## Begin
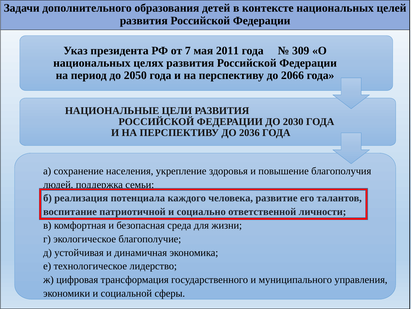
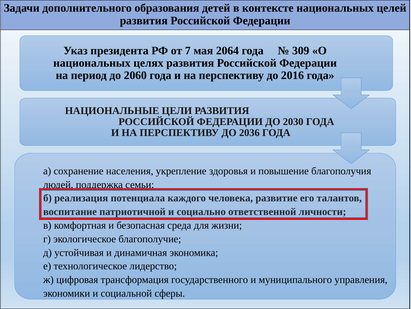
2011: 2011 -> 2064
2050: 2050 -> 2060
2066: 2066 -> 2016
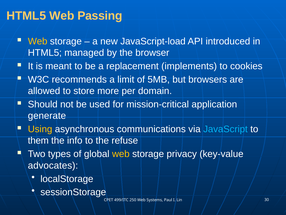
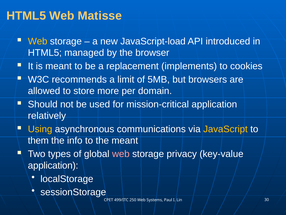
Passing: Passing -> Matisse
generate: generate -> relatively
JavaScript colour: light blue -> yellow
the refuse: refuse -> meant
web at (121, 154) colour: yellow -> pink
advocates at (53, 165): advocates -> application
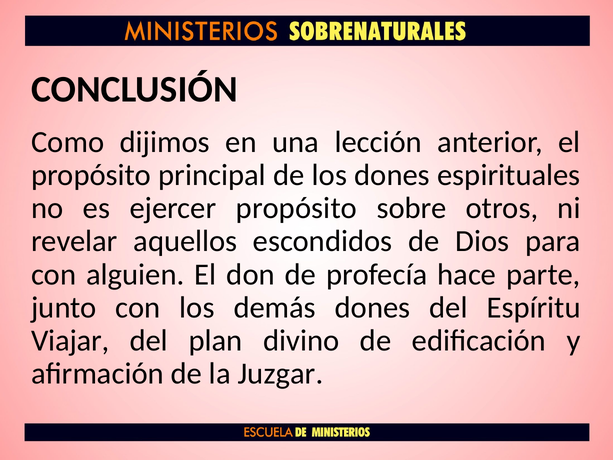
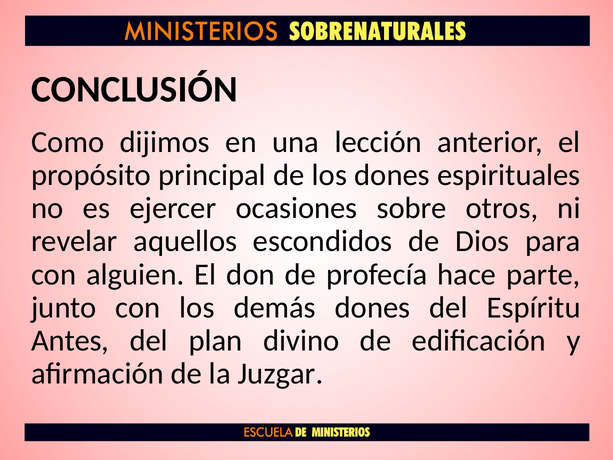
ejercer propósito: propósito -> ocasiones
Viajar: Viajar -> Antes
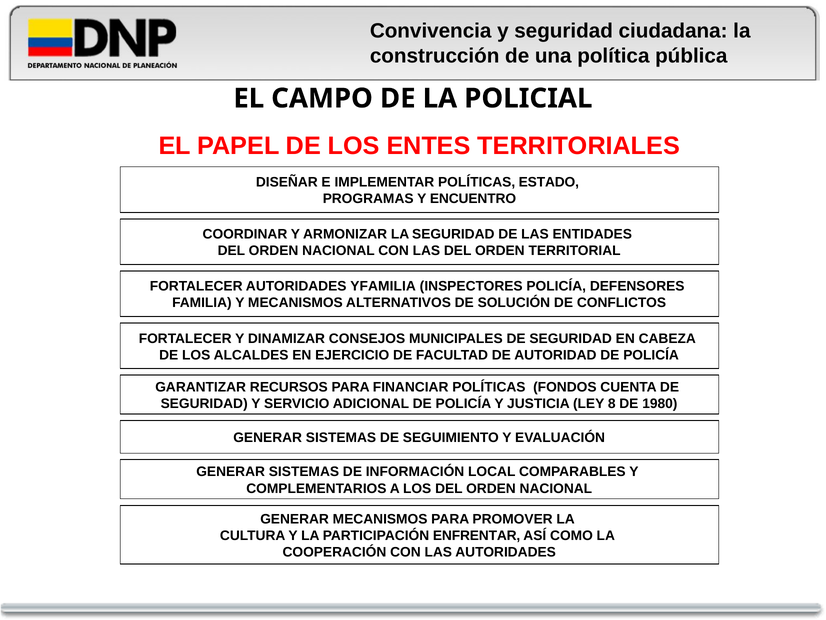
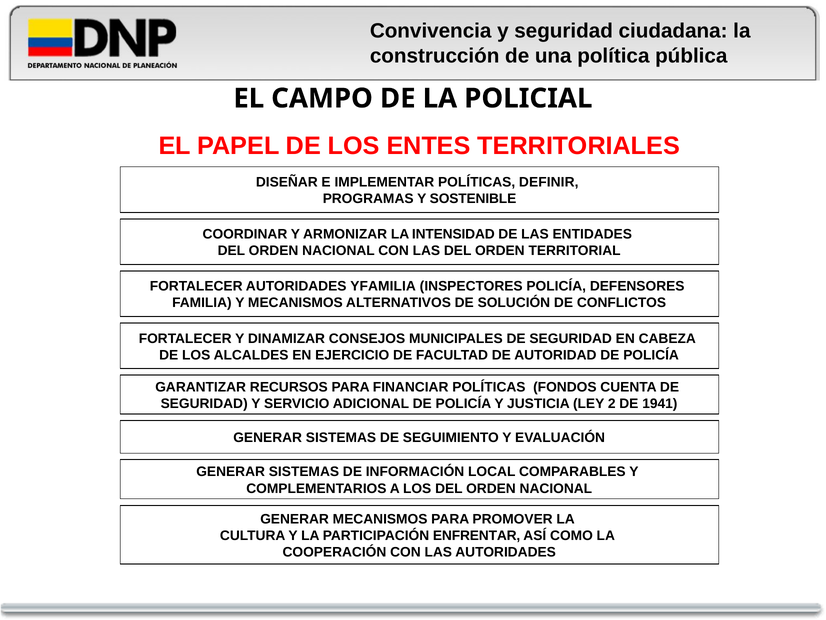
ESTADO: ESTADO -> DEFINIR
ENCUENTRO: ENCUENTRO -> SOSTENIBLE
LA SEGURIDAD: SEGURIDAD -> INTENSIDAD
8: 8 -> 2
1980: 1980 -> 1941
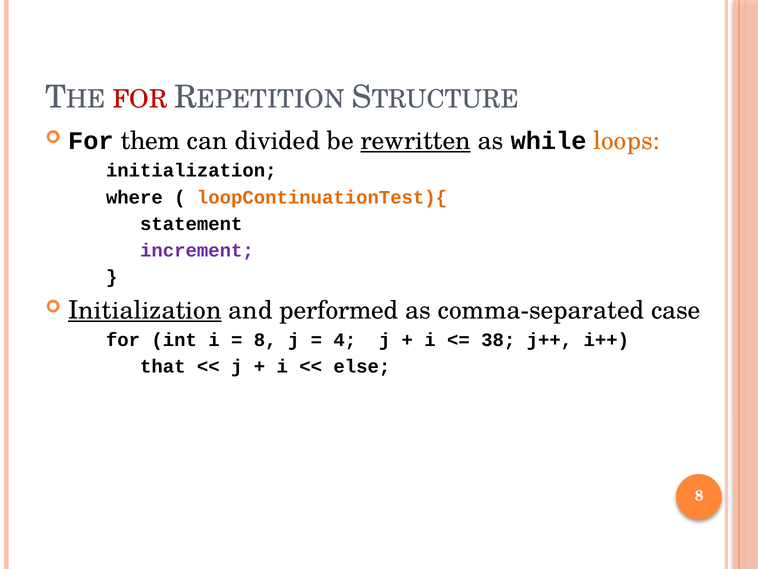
## End
• **INSTRUCTION**
Copy out every line of the material above, from the line containing "Passing: Passing -> Matisse" through the end of the material, both ends included, leaving out the pictures.

• **RESULT OF THE EXERCISE**
Passing: Passing -> Matisse
generate: generate -> relatively
JavaScript colour: light blue -> yellow
the refuse: refuse -> meant
web at (121, 154) colour: yellow -> pink
advocates at (53, 165): advocates -> application
ejercer propósito: propósito -> ocasiones
Viajar: Viajar -> Antes
ESTADO: ESTADO -> DEFINIR
ENCUENTRO: ENCUENTRO -> SOSTENIBLE
LA SEGURIDAD: SEGURIDAD -> INTENSIDAD
8: 8 -> 2
1980: 1980 -> 1941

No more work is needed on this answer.